Input data below:

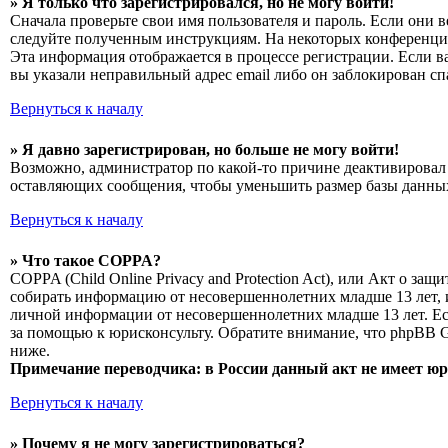
» Я только что зарегистрировался, но не могу войти!
Сначала проверьте свои имя пользователя и пароль. Если они 
следуйте полученным инструкциям. На некоторых конференциях
Эта информация отображается в процессе регистрации. Если в
вы указали неправильный адрес email либо он заблокирован сп
Вернуться к началу
» Я давно зарегистрирован, но больше не могу войти!
Возможно, администратор по какой-то причине деактивировал 
оставляющих сообщения, чтобы уменьшить размер базы данных.
Вернуться к началу
» Что такое COPPA?
COPPA (Child Online Privacy and Protection Act), или Акт о з
собирать информацию от несовершеннолетних младше 13 лет, и
личной информации от несовершеннолетних младше 13 лет. Есл
за помощью к юрисконсульту. Обратите внимание, что phpBB 
ниже.
Примечание переводчика: в России данный акт не имеет ю
Вернуться к началу
» Почему я не могу зарегистрироваться?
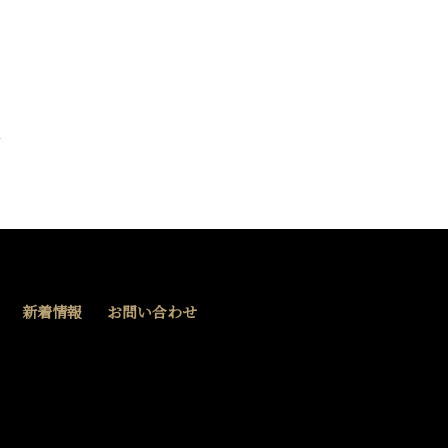
新着情報
お問い合わせ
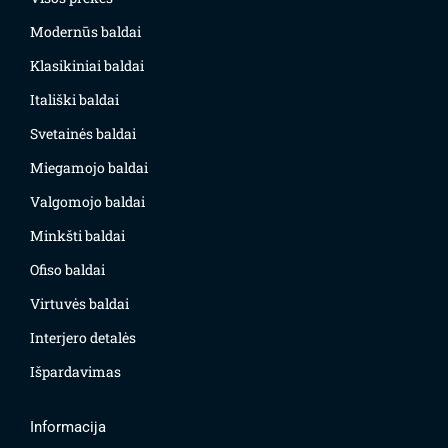
Modernūs baldai
Klasikiniai baldai
Itališki baldai
Svetainės baldai
Miegamojo baldai
Valgomojo baldai
Minkšti baldai
Ofiso baldai
Virtuvės baldai
Interjero detalės
Išpardavimas
Informacija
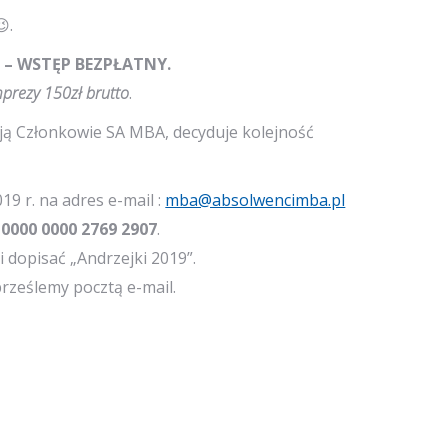
.
 – WSTĘP BEZPŁATNY.
mprezy 150zł brutto
.
ają Członkowie SA MBA, decyduje kolejność
19 r. na adres e-mail :
mba@absolwencimba.pl
 0000 0000 2769 2907
.
 dopisać „Andrzejki 2019”.
rześlemy pocztą e-mail.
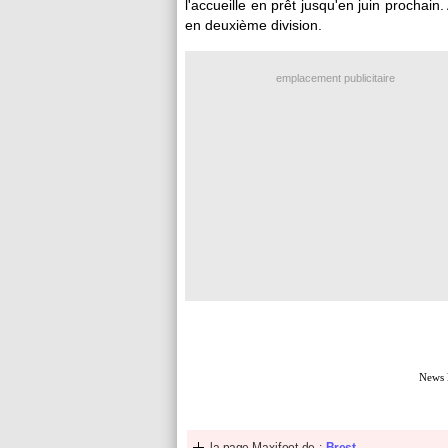
l'accueille en prêt jusqu'en juin prochain.
en deuxième division.
emplacement publicitaire
News 
la page Maxifoot de :
Brest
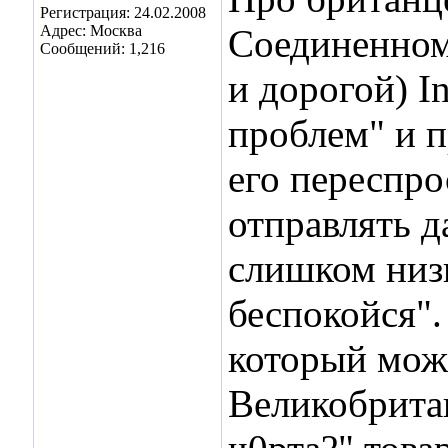
Регистрация: 24.02.2008
Адрес: Москва
Соединенном
Сообщений: 1,216
и дорогой) In
проблем" и п
его переспро
отправлять д
слишком низк
беспокойся".
который можн
Великобрита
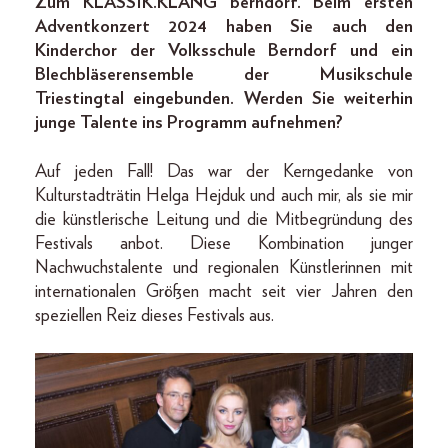
Zum KLASSIK.KLANG berndorf. Beim ersten
Adventkonzert 2024 haben Sie auch den
Kinderchor der Volksschule Berndorf und ein
Blechbläserensemble der Musikschule
Triestingtal eingebunden. Werden Sie weiterhin
junge Talente ins Programm aufnehmen?
Auf jeden Fall! Das war der Kerngedanke von
Kulturstadträtin Helga Hejduk und auch mir, als sie mir
die künstlerische Leitung und die Mitbegründung des
Festivals anbot. Diese Kombination junger
Nachwuchstalente und regionalen Künstlerinnen mit
internationalen Größen macht seit vier Jahren den
speziellen Reiz dieses Festivals aus.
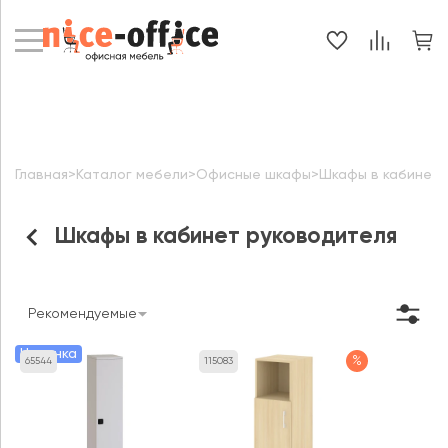
Главная
>
Каталог мебели
>
Офисные шкафы
>
Шкафы в кабинет 
Шкафы в кабинет руководителя
Рекомендуемые
Новинка
%
65544
115083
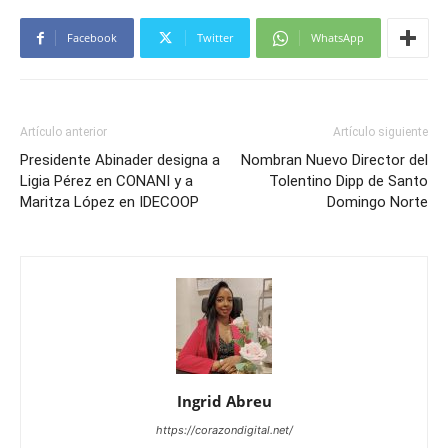
Facebook
Twitter
WhatsApp
Artículo anterior
Artículo siguiente
Presidente Abinader designa a
Nombran Nuevo Director del
Ligia Pérez en CONANI y a
Tolentino Dipp de Santo
Maritza López en IDECOOP
Domingo Norte
Ingrid Abreu
https://corazondigital.net/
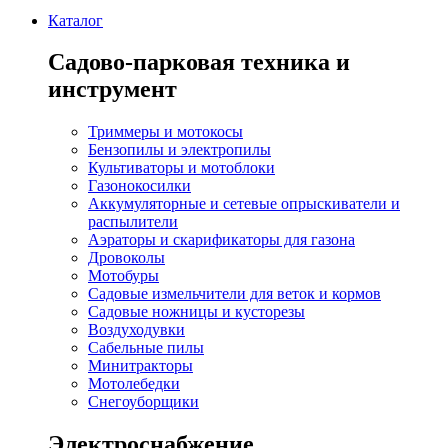
Каталог
Садово-парковая техника и
инструмент
Триммеры и мотокосы
Бензопилы и электропилы
Культиваторы и мотоблоки
Газонокосилки
Аккумуляторные и сетевые опрыскиватели и
распылители
Аэраторы и скарификаторы для газона
Дровоколы
Мотобуры
Садовые измельчители для веток и кормов
Садовые ножницы и кусторезы
Воздуходувки
Сабельные пилы
Минитракторы
Мотолебедки
Снегоуборщики
Электроснабжение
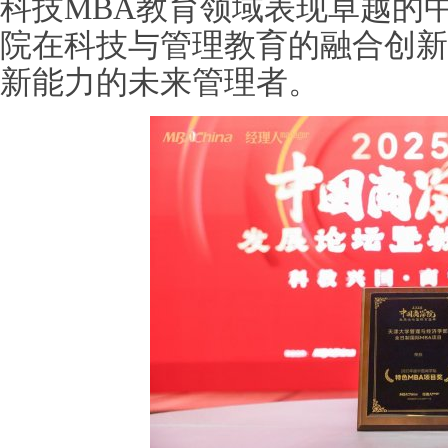
科技MBA教育领域表现卓越的
院在科技与管理教育的融合创新
新能力的未来管理者。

End of Input data.

**What is required**
Using the data above, report how many lines include the string "младше" and add nothing to the number.

**Finished task**
2